他放下空桶,伸手探了探水温,确认一切妥帖,这才直起身。
“阿月,水兑好了。药浴需浸泡一个时辰,水温若凉了,便唤我,我就在外间守着。”
说完,他便抬步要往外走。
江盏月站在屏风边,看着他那一副从容淡定的模样,心里涌上一股说不清道不明的气闷。
兑洗澡水这么暧昧的场合,他怎么能做到一脸脸不红心不跳的面瘫样?
她低头看了看自己——虽然穿着整齐,可待会儿可是要脱光了泡进去的。
他就没有一点……别的想法吗?
难道他真的还没把她当女人看?
明明那天晚上,他那样对她……
又抚又捻又噙又抿。
把她折腾得泪眼汪汪。
第二天胸口那两侧发胀,碰一下都觉得刺痛难受。
结果现在倒好,一副正人君子的做派,连多看她一眼都嫌多余?
她咬了咬唇,在他即将迈出门槛的那一刻,忽然开口:“哥。”
封玄决脚步一顿,侧过脸:“嗯?”
“要不……我们一起泡吧。
”江盏月的声音在氤氲的水汽中响起,“这药浴对你也有好处的。你每天练功也辛苦,泡一泡可以缓解疲劳。反正浴桶够大,两个人也装得下。”
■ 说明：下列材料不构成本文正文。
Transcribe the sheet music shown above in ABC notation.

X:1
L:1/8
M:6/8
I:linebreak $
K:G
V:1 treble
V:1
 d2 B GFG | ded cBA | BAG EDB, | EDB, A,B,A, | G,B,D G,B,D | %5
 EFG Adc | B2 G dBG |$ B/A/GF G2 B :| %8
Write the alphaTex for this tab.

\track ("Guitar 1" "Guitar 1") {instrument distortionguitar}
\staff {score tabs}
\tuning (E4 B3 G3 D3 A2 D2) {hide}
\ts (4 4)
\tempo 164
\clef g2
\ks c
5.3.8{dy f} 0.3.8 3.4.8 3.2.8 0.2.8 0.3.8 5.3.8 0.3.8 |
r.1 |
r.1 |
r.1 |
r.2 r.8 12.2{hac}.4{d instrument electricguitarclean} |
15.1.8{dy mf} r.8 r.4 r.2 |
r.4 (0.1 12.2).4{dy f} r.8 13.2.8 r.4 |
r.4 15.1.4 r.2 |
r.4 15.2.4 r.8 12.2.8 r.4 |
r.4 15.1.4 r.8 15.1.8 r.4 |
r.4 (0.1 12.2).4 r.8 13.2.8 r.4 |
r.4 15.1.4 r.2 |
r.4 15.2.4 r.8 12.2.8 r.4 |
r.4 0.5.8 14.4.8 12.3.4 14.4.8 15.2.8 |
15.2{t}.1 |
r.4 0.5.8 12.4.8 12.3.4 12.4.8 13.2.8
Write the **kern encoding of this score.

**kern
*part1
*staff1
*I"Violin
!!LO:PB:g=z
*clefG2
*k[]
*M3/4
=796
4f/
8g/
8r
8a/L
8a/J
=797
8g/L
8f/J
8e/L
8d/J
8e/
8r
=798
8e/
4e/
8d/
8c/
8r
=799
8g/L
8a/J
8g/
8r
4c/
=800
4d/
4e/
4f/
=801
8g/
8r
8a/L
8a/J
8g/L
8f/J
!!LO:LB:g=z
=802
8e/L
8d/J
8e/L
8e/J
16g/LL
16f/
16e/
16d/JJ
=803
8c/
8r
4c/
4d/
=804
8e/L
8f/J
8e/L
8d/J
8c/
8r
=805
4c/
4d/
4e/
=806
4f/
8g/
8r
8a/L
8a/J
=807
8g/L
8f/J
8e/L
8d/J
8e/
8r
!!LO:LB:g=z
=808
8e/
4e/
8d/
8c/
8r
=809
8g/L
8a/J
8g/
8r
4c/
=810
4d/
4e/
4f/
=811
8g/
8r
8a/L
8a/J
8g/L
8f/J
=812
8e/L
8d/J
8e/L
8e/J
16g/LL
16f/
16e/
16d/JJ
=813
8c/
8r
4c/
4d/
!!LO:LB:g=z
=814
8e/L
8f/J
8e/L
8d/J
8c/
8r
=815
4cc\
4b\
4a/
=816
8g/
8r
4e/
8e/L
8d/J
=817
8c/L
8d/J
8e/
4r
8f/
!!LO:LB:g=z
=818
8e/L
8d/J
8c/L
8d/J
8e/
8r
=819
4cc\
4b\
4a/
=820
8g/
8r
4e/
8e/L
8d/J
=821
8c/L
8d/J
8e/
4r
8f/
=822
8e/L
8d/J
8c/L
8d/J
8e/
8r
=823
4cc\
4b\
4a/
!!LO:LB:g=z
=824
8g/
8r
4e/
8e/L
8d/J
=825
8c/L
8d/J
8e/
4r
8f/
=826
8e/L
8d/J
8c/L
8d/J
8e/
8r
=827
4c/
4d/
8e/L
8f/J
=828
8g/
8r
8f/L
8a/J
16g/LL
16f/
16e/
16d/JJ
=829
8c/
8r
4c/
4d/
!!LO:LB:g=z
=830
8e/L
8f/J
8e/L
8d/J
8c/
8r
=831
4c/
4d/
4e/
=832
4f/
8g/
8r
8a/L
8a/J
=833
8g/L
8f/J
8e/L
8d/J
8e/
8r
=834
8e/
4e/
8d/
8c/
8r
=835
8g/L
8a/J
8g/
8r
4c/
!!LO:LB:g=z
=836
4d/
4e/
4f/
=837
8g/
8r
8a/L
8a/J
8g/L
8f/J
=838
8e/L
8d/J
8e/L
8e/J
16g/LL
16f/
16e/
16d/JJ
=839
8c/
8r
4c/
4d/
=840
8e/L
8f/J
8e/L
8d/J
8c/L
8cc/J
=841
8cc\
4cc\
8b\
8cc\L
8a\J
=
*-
封玄决的目光落在她那张不知是因为热气还是别的什么而泛着红晕的小脸上,沉默了一瞬,随即拒绝:“不行。你自己洗便好。”
“为何不行?”江盏月往前追了一步,仰着脸看他,眼里带着一丝执拗。
“我们以前不是经常一起洗吗?小时候在清河村,夏天热得睡不着,你就带我去村后的小溪里洗澡。还用胰子帮我擦背呢。”
封玄决显然也想起了那些往事,眼底闪过一丝柔软,“那是小时候,和如今不同。”
“有何不同?”江盏月不依不饶,“我还是我,你还是我哥哥。”
“阿月,”封玄决开口,声音有些低哑,“你是女子。而且你已经长大了。男女有别,要避嫌。这种事,不可胡闹。”
避嫌,避嫌,江盏月已经听腻了。
江盏月看着他那一副“我是为了你好”的正经模样,心里那股无名火烧得更旺了。
她咬了咬唇,索性豁出去了,直接放了个大招:“可是上个月,你也没避嫌啊。”
封玄决的瞳孔骤然一缩。
“那天晚上,”江盏月的声音低了下去,脸颊红得像要滴血,却还是硬着头皮说了下去,“你喝醉了,跑到我床上……对我这样那样,酱酱酿酿的……怎么都不松口,特别黏人。”
她抬起头,琥珀色的眼眸里蒙着一层薄薄的水光,带着委屈和控诉,直直望进他的瞳孔里:“你弄疼我了。那里……肿了很久才消下去。”
封玄决整个人像被一道惊雷劈中,僵在原地,动弹不得。
她醒来后也没有提起,他以为那晚的事,她不知道。
他以为只要自己不提,那件事就能像从未发生过一样,被时间的尘埃掩埋。